¿Cómo entrenaría un sistema de AI para gestionar un centro veterinario?

Quien más quien menos, muchos de nosotros hemos dedicado algún rato a “jugar” con Chat GPT, curiosos por descubrir si tanto ruido mediático estaba justificado.

En este contexto, me planteé el siguiente divertimento: si tuviera que entrenar a un sistema de AI (inteligencia artificial), para gestionar un centro veterinario, ¿qué le explicaría?

Mi primera intuición fue diseñar algún tipo de algoritmo o árbol de decisión relacionado con la rentabilidad de una clínica, ya que desde mi desconocimiento acerca del funcionamiento detallado de los sistemas de AI tiendo a creer que todo lo resuelven a base de más o menos sencillas reglas de decisión. En la Tabla #1 se identifican posibles razones para una deficiente rentabilidad, y se proponen algunos “tips” o análisis adicionales para confirmar el diagnóstico del problema.

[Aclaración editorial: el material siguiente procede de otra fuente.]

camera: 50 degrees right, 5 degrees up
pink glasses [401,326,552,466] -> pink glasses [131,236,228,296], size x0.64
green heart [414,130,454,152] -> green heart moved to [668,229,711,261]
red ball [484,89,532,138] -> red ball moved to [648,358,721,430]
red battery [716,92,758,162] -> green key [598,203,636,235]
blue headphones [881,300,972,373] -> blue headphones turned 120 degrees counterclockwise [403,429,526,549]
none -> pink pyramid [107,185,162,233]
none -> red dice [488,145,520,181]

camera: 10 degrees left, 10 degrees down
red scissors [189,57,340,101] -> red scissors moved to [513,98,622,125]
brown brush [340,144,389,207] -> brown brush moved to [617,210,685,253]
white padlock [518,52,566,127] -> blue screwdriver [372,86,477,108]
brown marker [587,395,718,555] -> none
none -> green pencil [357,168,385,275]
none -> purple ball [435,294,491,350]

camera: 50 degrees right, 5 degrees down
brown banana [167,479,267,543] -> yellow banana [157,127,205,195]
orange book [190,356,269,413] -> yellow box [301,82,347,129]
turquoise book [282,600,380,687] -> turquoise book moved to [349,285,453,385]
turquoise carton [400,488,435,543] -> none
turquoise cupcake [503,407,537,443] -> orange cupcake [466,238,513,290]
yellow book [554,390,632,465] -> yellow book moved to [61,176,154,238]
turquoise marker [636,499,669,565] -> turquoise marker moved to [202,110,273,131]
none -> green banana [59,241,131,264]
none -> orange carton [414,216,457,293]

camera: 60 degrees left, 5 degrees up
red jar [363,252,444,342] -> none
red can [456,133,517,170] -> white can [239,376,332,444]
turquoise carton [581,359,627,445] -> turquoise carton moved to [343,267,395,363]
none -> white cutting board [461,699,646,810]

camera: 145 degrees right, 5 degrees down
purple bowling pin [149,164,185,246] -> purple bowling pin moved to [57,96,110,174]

El detalle de los “tips” indicados para cada situación se presenta en la Tabla #2:

Pues bien, ahora ya armado con este arsenal de “problemas-soluciones”, que sin duda sería eficazmente aprendido y aplicado por cualquier sistema de AI, convencí a una amiga, fundadora de un centro veterinario, para que se apartara de la gestión durante unas semanas y delegara esa pesada carga en el nuevo sistema de AI.

Al cabo de unas semanas, recibí una llamada suya. Al parecer el experimento había sido un absoluto desastre.

Mi amiga me explicó: “¿Sabes lo que ha pasado? Con el nuevo sistema de AI estamos detectando un montón de cosas que hacemos mal, muchas de ellas hasta ahora ni las habíamos visto o no entendíamos porqué estaban mal. Sin embargo, cuando les comparto el diagnóstico a mi equipo y les digo que espero ver resultados mejores en las siguientes semanas… ¡no cambia nada!

Moraleja de esta inverosímil historia ficticia:

  • Es necesario hacer los números y entenderlos, pero no es suficiente.
  • Sentarse con el equipo y gritar porque un número es malo, no hará que cambie el número (por fuerte que se grite).
  • Para cambiar los números, hay que cambiar los comportamientos de las personas. Y esto requiere dosis de liderazgo, desarrollo de capacidades, motivación, sistemas…

La Inteligencia Artifical puede ser una herramienta de apoyo espectacular para la gestión, ¡pero no le traspasemos nuestra responsabilidad como líderes!